Nessa linha, destaca-se também o comprometimento de Rye Lane em mostrar diversas facetas da área. Durante os ágeis 82 minutos de duração (mérito da montagem de Victoria Boydell), o público é levado a conhecer a cena artística das galerias elitistas, o karaokê underground de Mona (Omari Douglas), a gastronomia chique de restaurantes exóticos, a comida de rua singela (com direito a uma participação especial impagável), o subúrbio pitoresco, os parques onde idosos ricos se exercitam, entre outros.
A força do filme, entretanto, não se manifesta apenas nas ruas de Brixton e Peckham, pois Rye Lane também abraça uma encenação declarada em cenas pontuais, como quando cada um dos dois revela a história de seus próprios términos. Na versão de Dom, Yas faz as vezes do público, ao acompanhar passivamente a tragédia do rapaz sendo recontada no cenário de um cinema. A cena termina com ambos observando o Dom antigo assistindo um filme na tela grande. Mais metalinguístico que isso, impossível.
Já na versão de Yas, Dom também se torna público, mas de maneira literal. Diversos clones do rapaz ocupam todas as poltronas de uma sala para acompanhar uma reconstituição teatral do término, com direito a palco, objetos cênicos e reações da plateia.
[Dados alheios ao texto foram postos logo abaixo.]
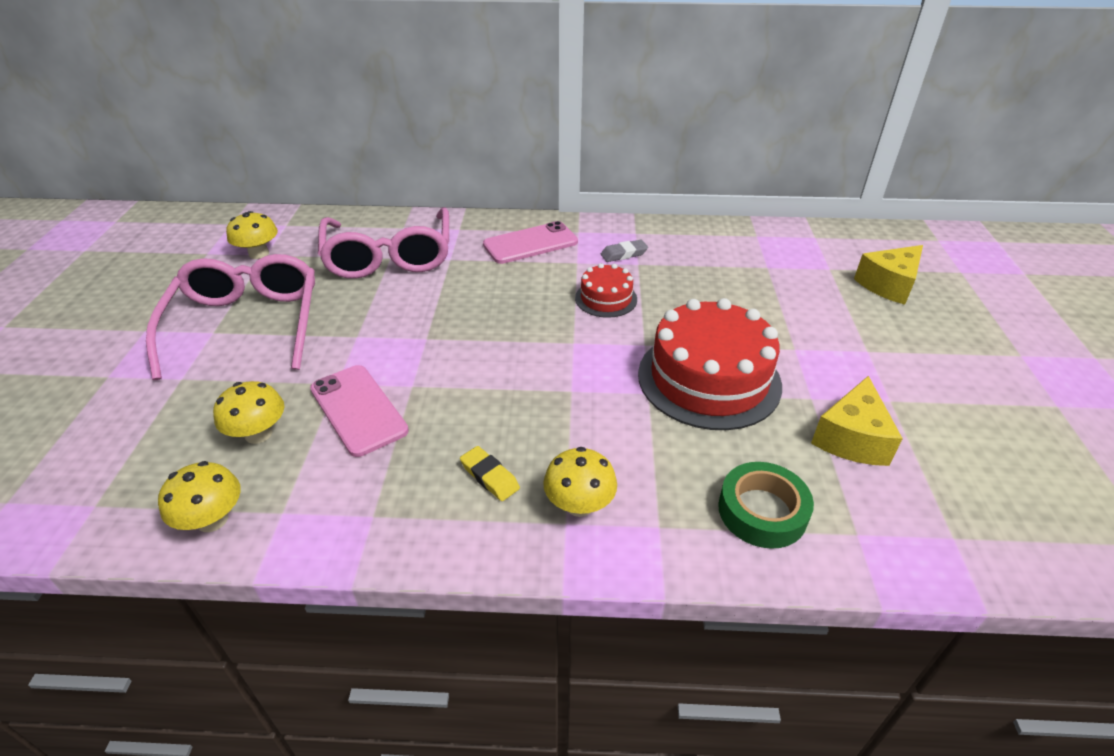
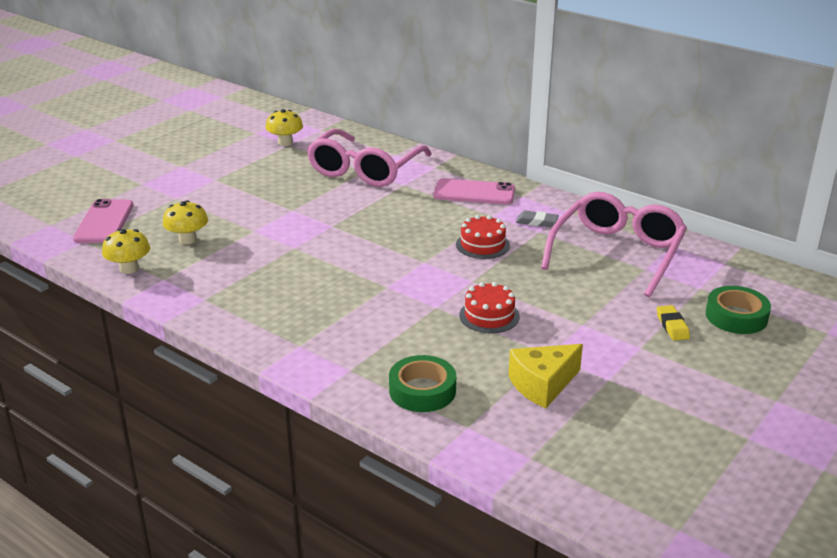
camera: 35 degrees right, 10 degrees down
pink glasses [146,254,315,380] -> pink glasses moved to [541,192,687,297]
pink phone [310,365,409,457] -> pink phone moved to [73,199,133,243]
yellow eraser [460,446,520,501] -> yellow eraser moved to [657,305,690,341]
yellow mushroom [543,447,617,517] -> none
red cake [638,298,782,430] -> red cake [459,282,520,333], size x0.51
yellow cheese [854,245,923,305] -> green tape [706,286,771,334]

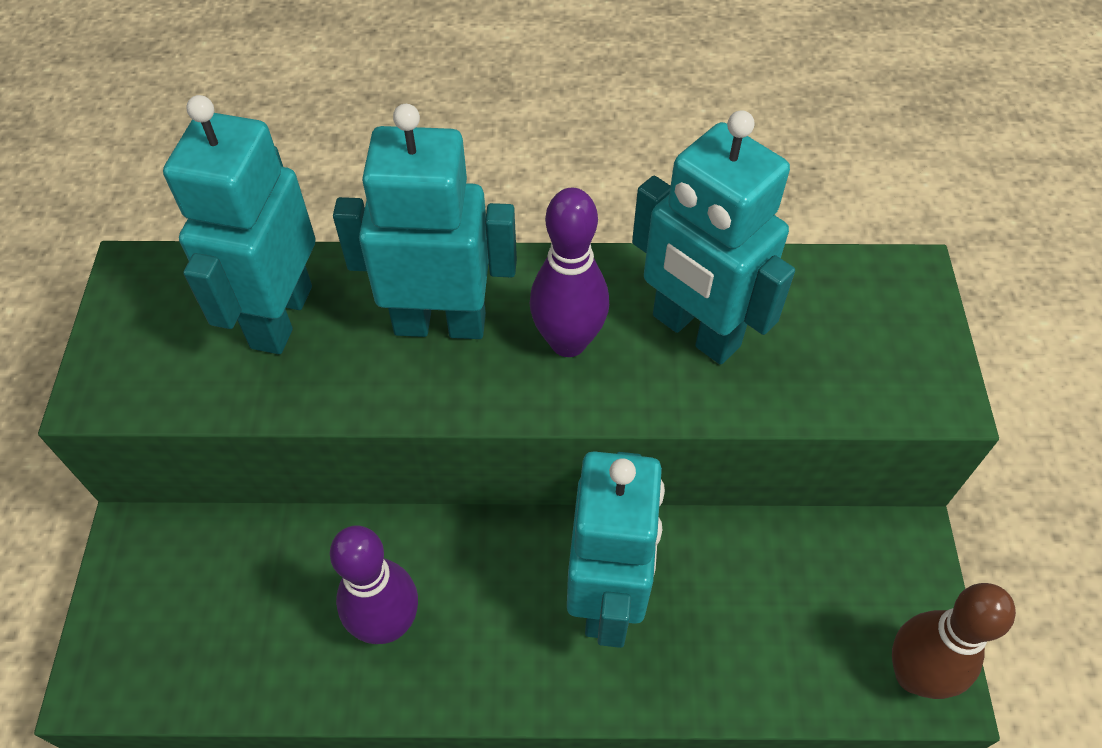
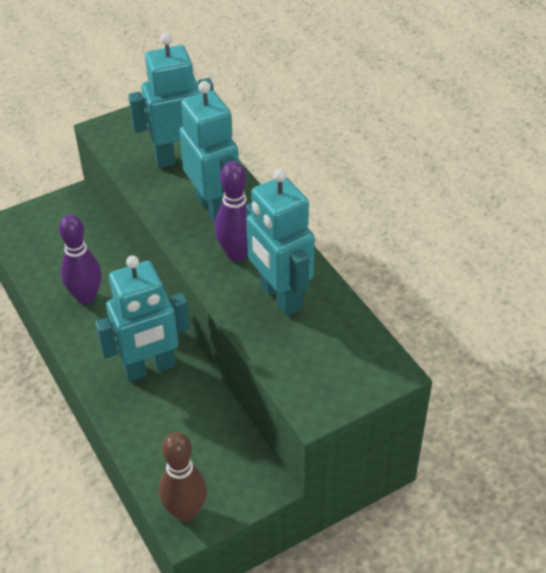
camera: 60 degrees right, 10 degrees down
turquoise robot [632,110,795,365] -> turquoise robot turned 45 degrees counterclockwise [246,169,315,316]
Ambas as soluções esbanjam tons fluorescentes e planos chamativos, cuidadosamente pensados pela cinematografia de Olan Collardy. A criatividade não para por aí, pois a ênfase na figura do espectador, seja Dom na história de Yas ou Yas na história de Dom, também dialoga com a noção de Brixton e Peckham como personagens na trama dos dois.
Para Rye Lane, os distritos representam muito mais que uma mera locação bonitinha. Um exemplo no roteiro, escrito por Nathan Bryon e Tom Melia, é a maneira como a região reflete simbolicamente a jornada dos protagonistas. A exposição bizarra de bocas os une, enquanto o passeio pelas ruas os transforma. Dom se reconcilia com o término no restaurante de comida exótica (e, curiosamente, brasileira), mantém a companhia de Yas pelas lojinhas e food trucks e, por fim, rejeita o último trem de volta para casa, abraçando metaforicamente as novas possibilidades em sua vida. A jovem, por sua vez, vai sendo desconstruída pela narrativa, ao passo que sua autoconfiança em elogiar estranhos aleatoriamente é substituída pelo simples medo de encarar um karaokê lotado.
Outro exemplo, já no campo imagético, é a misé-en-scene. As primeiras cenas de interação da dupla são encenadas prendendo ambos aos seus respectivos planos e mantendo-os pequenos, em relação ao cenário. Conforme a relação evolui, vemos eles cada vez mais próximos nos enquadramentos, além de uma mudança no ambiente. Os espaços, que começam engolindo Dom e Yas, terminam se equiparando aos dois, como se a cidade não fosse mais uma presença intrusiva, e sim uma testemunha genuína desse romance.
No fim das contas, Rye Lane acredita que cidades, bairros e regiões específicas são capazes de gerar belas histórias de amor. Nesse sentido, não há encerramento melhor do que um beijo apaixonado de Dom e Yas no desembarque de um barco turístico, próximo ao Rio Tâmisa. A câmera, que tanto prendia o casal em planos individuais fechados, finalmente os prende juntos em um mesmo plano. Depois, ela se abre em uma visão aérea em 360º do local, capturando os dois no centro do quadro e, nas extremidades, as pessoas ao seu redor, uma imagem que representa perfeitamente o que o filme quer dizer: amar é urbano.